OneVision: An End-to-End Generative Framework for Multi-view E-commerce Vision Search (2510.05759v2)

Published 7 Oct 2025 in cs.CV

Abstract: Traditional vision search, similar to search and recommendation systems, follows the multi-stage cascading architecture (MCA) paradigm to balance efficiency and conversion. Specifically, the query image undergoes feature extraction, recall, pre-ranking, and ranking stages, ultimately presenting the user with semantically similar products that meet their preferences. This multi-view representation discrepancy of the same object in the query and the optimization objective collide across these stages, making it difficult to achieve Pareto optimality in both user experience and conversion. In this paper, an end-to-end generative framework, OneVision, is proposed to address these problems. OneVision builds on VRQ, a vision-aligned residual quantization encoding, which can align the vastly different representations of an object across multiple viewpoints while preserving the distinctive features of each product as much as possible. Then a multi-stage semantic alignment scheme is adopted to maintain strong visual similarity priors while effectively incorporating user-specific information for personalized preference generation. In offline evaluations, OneVision performs on par with online MCA, while improving inference efficiency by 21% through dynamic pruning. In A/B tests, it achieves significant online improvements: +2.15% item CTR, +2.27% CVR, and +3.12% order volume. These results demonstrate that a semantic ID centric, generative architecture can unify retrieval and personalization while simplifying the serving pathway.

Summary

The paper presents an end-to-end generative framework that unifies retrieval and personalization by integrating vision-aligned residual quantization.
It leverages a multi-stage pipeline with pretraining, supervised fine-tuning, and dynamic pruning to enhance accuracy and inference speed.
Offline and online evaluations demonstrate significant gains in HitRate, Mean Reciprocal Ranking, CTR, and order volume compared to traditional methods.

OneVision: An End-to-End Generative Framework for Multi-view E-commerce Vision Search

The paper "OneVision: An End-to-End Generative Framework for Multi-view E-commerce Vision Search" presents a novel generative approach to e-commerce vision search, addressing limitations inherent to traditional multi-stage cascading architectures (MCA) used in vision search systems. The approach uniquely employs an end-to-end framework to enhance both retrieval and personalization by effectively integrating the stages of feature extraction, recall, pre-ranking, and ranking.

Vision-Aligned Residual Quantization

Hierarchical Encoding Challenges

The OneVision framework introduces Vision-aligned Residual Quantization (VRQ) to tackle issues with current encoding methods used in generative retrieval. Existing quantization techniques like FSQ, OPQ, and general methods such as VQ-VAE and RQ-KMeans either lack hierarchical coherence in capturing attributes among similar items or fail to maintain encoding uniqueness.
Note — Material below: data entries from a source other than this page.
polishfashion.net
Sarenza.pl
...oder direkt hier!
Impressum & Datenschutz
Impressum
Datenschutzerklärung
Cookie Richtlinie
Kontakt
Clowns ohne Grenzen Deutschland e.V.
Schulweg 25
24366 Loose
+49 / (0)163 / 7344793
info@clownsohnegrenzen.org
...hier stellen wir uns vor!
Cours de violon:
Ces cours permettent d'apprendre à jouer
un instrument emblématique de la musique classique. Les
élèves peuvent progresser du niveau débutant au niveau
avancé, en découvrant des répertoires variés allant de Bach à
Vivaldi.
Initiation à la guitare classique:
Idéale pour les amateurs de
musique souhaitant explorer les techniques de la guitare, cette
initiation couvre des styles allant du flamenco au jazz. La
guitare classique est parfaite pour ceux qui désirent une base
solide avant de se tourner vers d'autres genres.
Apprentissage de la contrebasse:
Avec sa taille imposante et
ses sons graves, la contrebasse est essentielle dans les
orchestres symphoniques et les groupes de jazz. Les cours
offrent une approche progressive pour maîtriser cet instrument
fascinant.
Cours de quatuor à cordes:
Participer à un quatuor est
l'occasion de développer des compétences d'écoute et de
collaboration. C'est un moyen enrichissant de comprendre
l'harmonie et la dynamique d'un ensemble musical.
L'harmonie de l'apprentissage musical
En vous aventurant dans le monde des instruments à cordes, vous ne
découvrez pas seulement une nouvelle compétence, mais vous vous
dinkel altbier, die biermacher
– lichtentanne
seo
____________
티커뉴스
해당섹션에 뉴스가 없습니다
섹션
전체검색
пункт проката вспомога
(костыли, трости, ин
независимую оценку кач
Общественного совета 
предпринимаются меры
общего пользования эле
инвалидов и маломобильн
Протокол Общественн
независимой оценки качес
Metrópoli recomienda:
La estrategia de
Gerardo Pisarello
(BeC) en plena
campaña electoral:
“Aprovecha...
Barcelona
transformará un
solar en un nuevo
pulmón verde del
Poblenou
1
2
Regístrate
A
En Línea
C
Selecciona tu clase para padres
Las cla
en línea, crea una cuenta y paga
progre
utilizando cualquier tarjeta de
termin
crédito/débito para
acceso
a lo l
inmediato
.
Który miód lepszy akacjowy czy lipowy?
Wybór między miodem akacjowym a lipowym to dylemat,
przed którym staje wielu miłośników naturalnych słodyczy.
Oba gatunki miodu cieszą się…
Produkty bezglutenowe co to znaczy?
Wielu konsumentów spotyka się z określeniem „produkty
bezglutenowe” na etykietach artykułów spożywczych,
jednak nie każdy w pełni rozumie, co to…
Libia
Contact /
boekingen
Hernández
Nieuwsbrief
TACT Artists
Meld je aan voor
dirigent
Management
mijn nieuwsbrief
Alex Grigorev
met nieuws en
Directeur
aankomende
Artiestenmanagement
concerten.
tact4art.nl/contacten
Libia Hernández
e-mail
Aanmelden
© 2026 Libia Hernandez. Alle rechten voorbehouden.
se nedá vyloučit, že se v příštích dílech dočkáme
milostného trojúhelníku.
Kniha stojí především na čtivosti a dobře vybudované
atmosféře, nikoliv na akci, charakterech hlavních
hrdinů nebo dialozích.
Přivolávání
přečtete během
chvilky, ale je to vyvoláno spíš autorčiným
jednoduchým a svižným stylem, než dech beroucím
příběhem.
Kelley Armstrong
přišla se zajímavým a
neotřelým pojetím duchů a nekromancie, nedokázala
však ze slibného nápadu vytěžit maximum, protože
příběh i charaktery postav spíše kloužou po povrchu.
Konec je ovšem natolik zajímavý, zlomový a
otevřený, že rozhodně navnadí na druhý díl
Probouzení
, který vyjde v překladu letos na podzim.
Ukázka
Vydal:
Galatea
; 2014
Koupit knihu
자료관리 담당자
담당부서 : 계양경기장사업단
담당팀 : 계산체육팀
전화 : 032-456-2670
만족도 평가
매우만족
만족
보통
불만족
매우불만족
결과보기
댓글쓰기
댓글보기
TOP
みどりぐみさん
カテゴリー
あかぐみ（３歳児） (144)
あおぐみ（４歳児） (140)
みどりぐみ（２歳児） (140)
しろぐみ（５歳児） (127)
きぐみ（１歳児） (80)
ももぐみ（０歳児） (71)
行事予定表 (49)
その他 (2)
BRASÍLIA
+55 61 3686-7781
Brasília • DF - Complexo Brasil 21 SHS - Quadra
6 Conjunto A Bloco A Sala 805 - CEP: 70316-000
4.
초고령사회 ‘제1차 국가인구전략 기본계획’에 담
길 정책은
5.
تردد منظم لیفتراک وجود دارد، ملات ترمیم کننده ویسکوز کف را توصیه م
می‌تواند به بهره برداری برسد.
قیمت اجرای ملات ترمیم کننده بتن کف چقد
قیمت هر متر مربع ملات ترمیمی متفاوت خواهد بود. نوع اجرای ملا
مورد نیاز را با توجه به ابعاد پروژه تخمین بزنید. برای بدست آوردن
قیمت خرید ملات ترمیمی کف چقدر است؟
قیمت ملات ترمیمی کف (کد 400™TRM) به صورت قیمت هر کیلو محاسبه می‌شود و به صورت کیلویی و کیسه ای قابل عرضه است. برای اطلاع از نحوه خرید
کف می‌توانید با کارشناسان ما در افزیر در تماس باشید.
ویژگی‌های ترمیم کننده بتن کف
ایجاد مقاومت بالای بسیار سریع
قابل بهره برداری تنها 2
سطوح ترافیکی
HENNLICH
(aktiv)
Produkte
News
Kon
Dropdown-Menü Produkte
These limitations hamper effective generative training and precise retrieval.

Implementation of VRQ

VRQ incorporates multi-view contrastive learning, utilizing a multi-stage pipeline for generative training, and leverages category information to enhance encoding consistency and uniqueness. In this setup, VRQ succeeds by aligning diverse visual representations across multiple viewpoints while preserving discriminative features through residual encoding and maintaining category consistency.

Multi-stage Generative Pipeline

Pretraining and Semantic Alignment

The proposed framework initiates with pretraining to establish an alignment between product images, categories, and semantic IDs (SIDs). This involves tasks focusing on SID prediction from images and incorporating additional modalities such as titles and categories to reinforce semantic alignment using cross-entropy loss.

Supervised Fine-Tuning and Personalized Modeling

After pretraining, supervised fine-tuning (SFT) enables collaborative feature learning to map multi-view images to the corresponding product SIDs. Direct Preference Optimization (DPO) is employed for personalized modeling, leveraging user behavior sequences to tailor retrieval results according to user preferences. The model applies a sophisticated list-wise DPO for refining candidate ranking based on user interaction data.

Dynamic Pruning and Efficient Inference

Pruning Techniques

To enhance inference efficiency, OneVision utilizes dynamic pruning methods, selectively retaining the most informative visual tokens to mitigate latency. K-means clustering is applied for compressing visual tokens, complemented by a distillation framework to maintain consistency between the original and pruned models.

End-to-End Inference Process

With the optimized VRQ encoding and pruning techniques, OneVision employs beam search for producing ranked candidate sets while using a Trie structure to ensure valid SID sequences during inference. This contributes to a streamlined, efficient retrieval process.

Experimental Evaluation

Offline and Online Testing

OneVision demonstrates superior performance in offline evaluations compared to traditional MCA systems, matching or exceeding their accuracy and efficiency benchmarks. Offline tests reveal improvements in HitRate (HR) and Mean Reciprocal Ranking (MRR) across various datasets. Online A/B tests on the Kuaishou platform confirm significant gains in business-critical metrics such as CTR, CVR, and order volume, underscoring the effectiveness of the unified retrieval and personalization approach.

Ablation Studies

The ablation studies provide insights into the contribution of each component of the VRQ encoding and the overall generative pipeline. Tests highlight the framework's ability to handle multi-view discrepancies and align semantic objectives effectively.

Conclusion

OneVision presents a compelling generative framework for vision search tasks in e-commerce, offering a unified approach to retrieval and personalization that simplifies the traditional pipeline. The integration of VRQ and dynamic pruning substantiates significant gains in retrieval efficiency and effectiveness, with implications for broader applications in e-commerce search and recommendation systems. Future work may focus on further optimizing integration with transformer-based architectures and exploring additional user-behavior adaptations.